■ **Task objective**
Below are some entries. Copy each line in them that holds "sizing".

■ **Data for review**
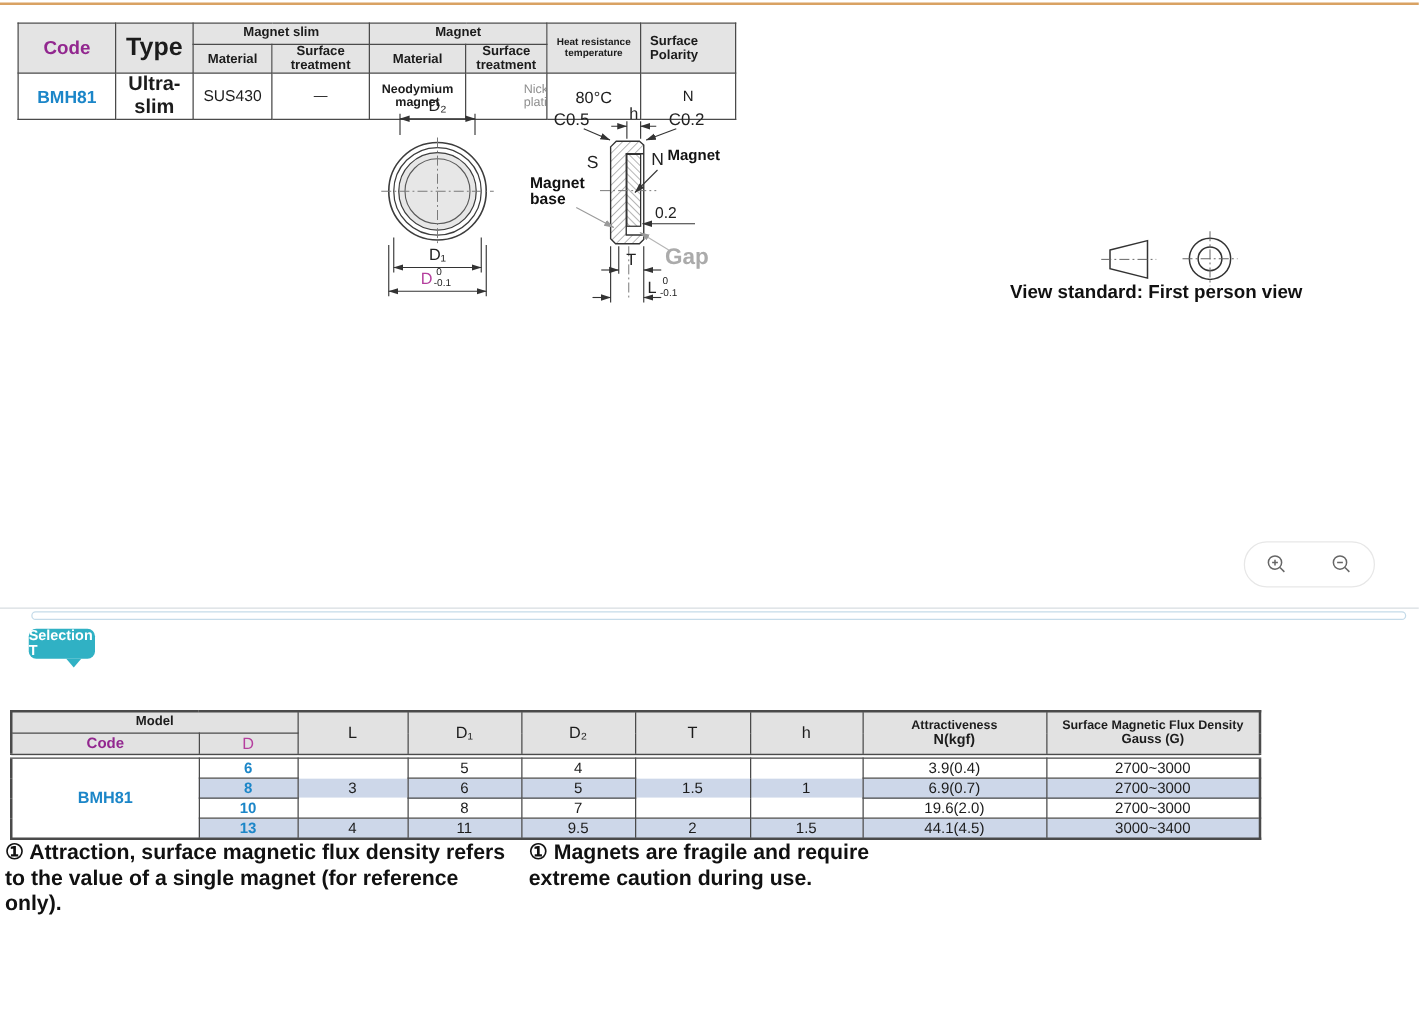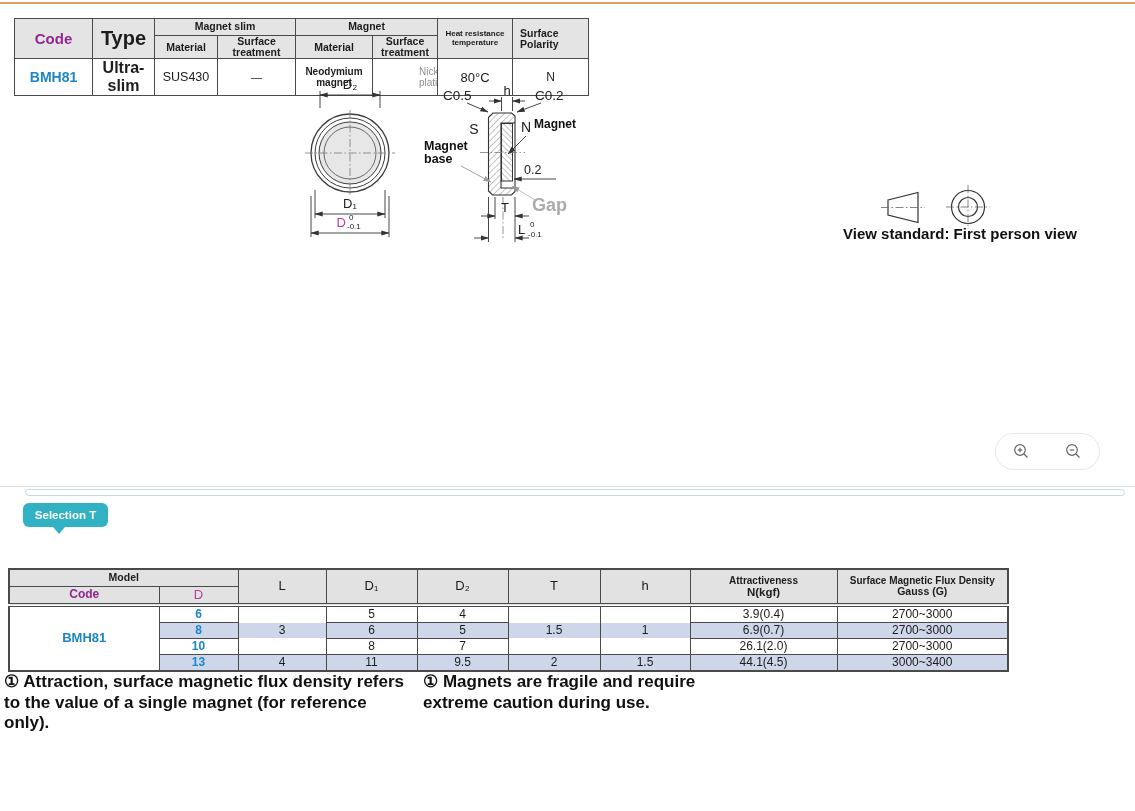--- a/index.html
+++ b/index.html
@@ -24,29 +24,29 @@
   .spec .code-v{color:#1c86c8;font-weight:bold;font-size:14px;}
   .spec .type-v{font-weight:bold;font-size:16px;}
   .spec .mat-v{font-size:12.5px;text-align:left;padding-left:2px;}
   .spec .mag-v{font-weight:bold;font-size:10px;}
   .spec .nik-v{color:#8f8f8f;font-size:10px;line-height:1.1;padding-left:46px;}
   .spec .heat-v{font-size:13px;}
   .spec .pol-v{font-size:12px;}
   
   .draw{left:280px;top:78px;}
   .proj{left:870px;top:182px;}
-  .viewstd{left:808px;top:225px;width:260px;font-size:15px;font-weight:bold;color:#111;margin-left:35px;}
+  .viewstd{left:808px;top:225px;width:260px;font-size:15px;font-weight:bold;color:#111;}
   
   .zoompill{left:995px;top:433px;width:105px;height:37px;border:1px solid #e7e7e7;border-radius:19px;background:#fff;display:flex;align-items:center;justify-content:space-around;box-sizing:border-box;}
   .zbtn{width:22px;height:22px;display:flex;align-items:center;justify-content:center;cursor:pointer;}
   
   .divline{left:0;top:486px;width:1135px;height:1px;background:#d8dde1;}
   .capsule{left:25px;top:489px;width:1100px;height:7px;border:1px solid #c5dbe9;border-radius:5px;background:#fff;box-sizing:border-box;}
   
-  .selbtn{left:23px;top:503px;width:85px;height:24px;background:#30b1c4;border-radius:6px;color:#fff;font-weight:bold;font-size:11.5px;display:flex;align-items:center;justify-content:center;cursor:pointer;}
+  .selbtn{left:23px;top:503px;width:53px;height:24px;background:#30b1c4;border-radius:6px;color:#fff;font-weight:bold;font-size:11.5px;display:flex;align-items:center;justify-content:center;cursor:pointer;}
   .selbtn::after{content:"";position:absolute;left:30px;top:24px;border:6px solid transparent;border-top:7px solid #30b1c4;border-bottom:0;}
   
   .sel{left:8px;top:568px;width:999px;font-size:12px;border:2px solid #4a4a4a;}
   .sel th,.sel td{border:1px solid #4a4a4a;padding:0;text-align:center;line-height:1.1;}
   .sel thead th{background:#e2e2e2;font-weight:bold;}
   .sel thead{border-bottom:4px double #4a4a4a;}
   .sel .hr1 th{height:16px;}
   .sel .hr2 th{height:16px;}
   .sel .model-h{font-size:10.5px;}
   .sel .codeh{color:#92278f;font-size:12px;}
@@ -298,21 +298,21 @@
       <td class="dv">8</td>
       <td>6</td>
       <td>5</td>
       <td>6.9(0.7)</td>
       <td>2700~3000</td>
     </tr>
     <tr>
       <td class="dv">10</td>
       <td>8</td>
       <td>7</td>
-      <td>26.1(2.0)</td>
+      <td>19.6(2.0)</td>
       <td>2700~3000</td>
     </tr>
     <tr class="hl">
       <td class="dv">13</td>
       <td>4</td>
       <td>11</td>
       <td>9.5</td>
       <td>2</td>
       <td>1.5</td>
       <td>44.1(4.5)</td>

■ **Reply to the exercise**
   .zoompill{left:995px;top:433px;width:105px;height:37px;border:1px solid #e7e7e7;border-radius:19px;background:#fff;display:flex;align-items:center;justify-content:space-around;box-sizing:border-box;}
   .capsule{left:25px;top:489px;width:1100px;height:7px;border:1px solid #c5dbe9;border-radius:5px;background:#fff;box-sizing:border-box;}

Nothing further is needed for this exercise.